In my quest to find my Original Tribe; I have been on adoption sites for years and more recently on Facebook Adoptee / Triad pages. I sporadically will visit the pages. One lucky day, I noticed this post – a lovely woman posted her friends email address to contact if you are interested about your story being documented. Well, it happened to be a great day for me!

I sent a quick email stating my interest to share! Recently, I was contacted by the woman who just completed this documentary – https://www.feeln.com/films/journey-of-dreams. [they are connected to Hallmark – WOW] She had been busy wrapping up a film and hadn’t forgotten about me. ‘Can I share my story with her.’ Well, I gladly did!!

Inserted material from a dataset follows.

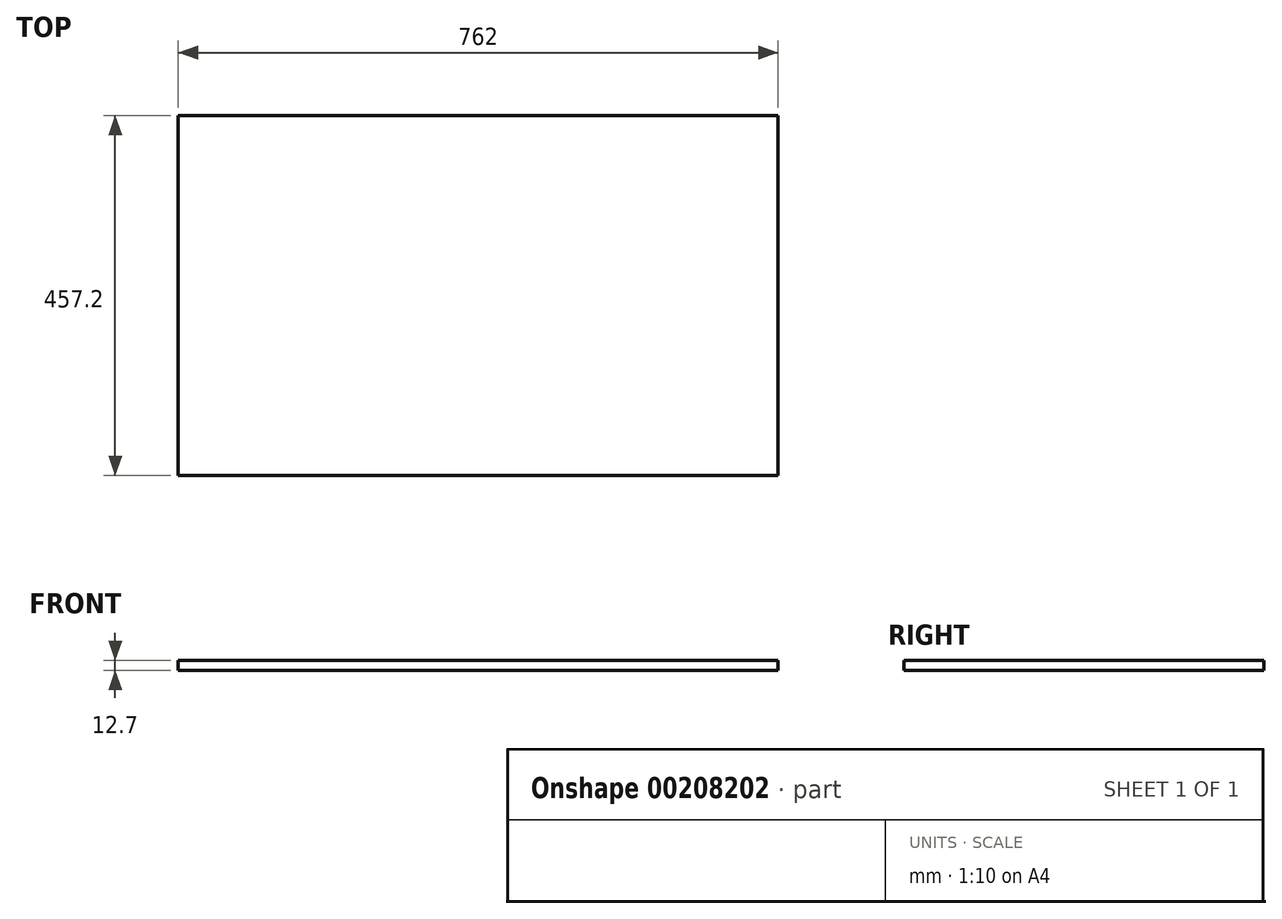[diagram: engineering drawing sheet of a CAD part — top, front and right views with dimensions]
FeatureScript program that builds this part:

I shared my story; some information that I haven’t been extremely forthcoming about for no other reason than I just wasn’t comfortable; and it seemed that it may make others uncomfortable. I included the newspapers articles from when I was first found and the one from done 35 years later, one of gratitude to my birth mother for having me.

I also am fortunate to have a copy of my foster care records, and the accompanying police report from when I was found. Attached those as well. Being found abandoned at approximately a day old with no knowledge of the birth parents did not make for a successful police investigation. Fifty plus years ago; information was not as easily shared, computers did not exist as they do today and the idea of an **unwanted child** is much more accepted.

Well, I received a response; the team is now considering my story for a documentary. This is huge!! People have been reporting incredible success with just posting their stories on Facebook. A documentary! WOW!! That can be the path to the MY TRUTH that I seek. The path to finding my ‘Original Tribe’.

Thank you Universe!

Thank you to the wonderful people at feeln.com!

Thank you to my wonderful ‘Original Tribe’ family!

Thanks to my ‘Life Sustaining Tribe’, how I got to here and now!

And most of all to my spouse & children that propel every success I achieve!

Note:

*This cousin, ‘3.8 generations’, is one of my closest original tribe family. We are in constant communication and it’s wonderful! AND, there are more cousins that I am also in VERY close contact with, 4th generation and beyond. The thing is, we are friends because we found out we are family. It is a wonderful feeling! We text, email, talk, try to Skype, share on Facebook. We hope to meet soon; for me with two toddlers and working full-time, etc., I have limited time and energy right now; but I look forward to that incredible day!

I guess I would have to call them framily!  They are supportive and informative and try to help me find out more information. I feel so fortunate.

**Now, here I would like to clarify ‘unwanted child.’ I really cannot speak of my birth mother and possibly birth father’s true intentions or feelings. I do not know what motivated her / him / an unknown helper / them. What I do now, they had some kind of spirituality / religion and they believed in the miracle of life. I can only conclude from their actions that they probably knew they were unable to care for an infant / child and hoped for the best.